The research showed that 87% of hiring managers say corporate-sponsored IT reskilling programs like MSSA are more valuable than traditional college paths for bringing veterans into technology careers.
We know firsthand that every veteran’s career path is unique. A four-year degree may be ideal for some, and a certification program might be better for others. One thing is certain regardless: Transitioning service members need more opportunities that lead to successful careers in today’s workforce.
The findings in this research reinforce the value of this work and show notable progress in hiring managers’ views of veterans as the highly sought-after applicants they should be.
Every day, U.S. military service members and veterans add tremendous value to our society and economy. But they haven’t always experienced equitable opportunities in the workforce and career paths, and training programs haven’t always been built with them in mind.
Recently, a study by Duke University’s Fuqua School of Business revealed employer biases that pigeon-holed veterans with the perception that they demonstrate minimal interpersonal or problem-solving skills. At Microsoft, we know differently. These men and women are among the best our country has to offer. They can quickly solve complex issues with minimal resources, know how to work as a team, and understand the value of a mission.
Interestingly, the recent YouGov survey reflected a slightly different take — most hiring managers had a positive experience with veterans in the workplace, with 73% saying veterans value teamwork more than their peers.
While this data presents a more promising picture, it’s clear that there’s more work to be done. We need to encourage companies — particularly those that champion diverse perspectives — to think more broadly about how veterans contribute to corporate cultures, and how we can give them more tools to succeed.
Strategies to build on
As the technology sector continues to grow, the talent gap will widen further, demanding a continued evolution in strategies for attracting and retaining talent. According to the YouGov survey, almost 70% of IT hiring managers find it challenging to hire qualified entry-level IT staff, and 72% say it’s hard to retain tech talent.
Our partners at LinkedIn recently released their Veteran Opportunity Report, which found that veterans who transition to civilian careers have better retention rates and are more likely to be promoted over nonveterans.
These insights are reinforced by our own experiences here at Microsoft, where we’re seeing retention rates among MSSA-trained veterans of >80% after two years.
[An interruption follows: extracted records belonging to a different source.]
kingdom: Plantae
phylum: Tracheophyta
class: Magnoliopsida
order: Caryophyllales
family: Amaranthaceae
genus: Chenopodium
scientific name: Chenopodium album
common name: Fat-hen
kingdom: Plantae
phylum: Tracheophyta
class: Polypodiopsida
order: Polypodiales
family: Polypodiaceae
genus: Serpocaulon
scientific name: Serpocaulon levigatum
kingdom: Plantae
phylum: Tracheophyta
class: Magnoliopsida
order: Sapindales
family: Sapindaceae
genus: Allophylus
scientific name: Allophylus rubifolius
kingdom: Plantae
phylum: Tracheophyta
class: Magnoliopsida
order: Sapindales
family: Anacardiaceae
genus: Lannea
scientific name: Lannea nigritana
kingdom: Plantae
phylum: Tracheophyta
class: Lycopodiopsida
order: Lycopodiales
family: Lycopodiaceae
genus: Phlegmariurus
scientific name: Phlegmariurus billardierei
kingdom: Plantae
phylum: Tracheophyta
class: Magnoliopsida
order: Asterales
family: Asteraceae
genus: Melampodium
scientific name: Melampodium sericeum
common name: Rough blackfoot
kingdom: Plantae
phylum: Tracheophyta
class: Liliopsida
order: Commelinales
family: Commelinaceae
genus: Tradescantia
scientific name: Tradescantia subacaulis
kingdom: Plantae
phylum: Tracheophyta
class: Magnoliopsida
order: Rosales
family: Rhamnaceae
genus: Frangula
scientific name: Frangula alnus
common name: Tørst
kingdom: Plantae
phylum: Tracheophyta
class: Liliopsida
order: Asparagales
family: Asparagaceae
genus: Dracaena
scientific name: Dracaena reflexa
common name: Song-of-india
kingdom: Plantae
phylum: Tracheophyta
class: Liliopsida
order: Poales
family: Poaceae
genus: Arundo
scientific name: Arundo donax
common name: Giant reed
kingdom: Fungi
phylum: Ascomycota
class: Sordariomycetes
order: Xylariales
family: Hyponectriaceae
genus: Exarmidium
MSSA — offered on base and prior to transitioning — is a proven reskilling model that helps provide a clear path from military service to a technology career.
We attribute our success to our holistic approach. The program has 14 locations across the nation, with the capacity to graduate 1,000 participants each year. Soft-skills training — including interview prep, resume writing and mentorship — is offered alongside the technical instruction. And more than 500 hiring partners help provide a successful transition during and after the program.
We also carefully designed the curriculum to map to the most in-demand technology roles. MSSA offers learning paths in Server and Cloud Administration and in Cloud Application Development — skills that more than one-third of IT hiring managers said are some of the hardest to find, according to the YouGov survey.
Veteran recruiting and training supports the men and women who have bravely served our country — and creates a rich, diverse talent pool that companies across the U.S. can benefit from. Education and skills training are not one-size-fits-all, and we must continue the work of creating new avenues for people of all backgrounds to gain the skills they need to participate in today’s digital economy.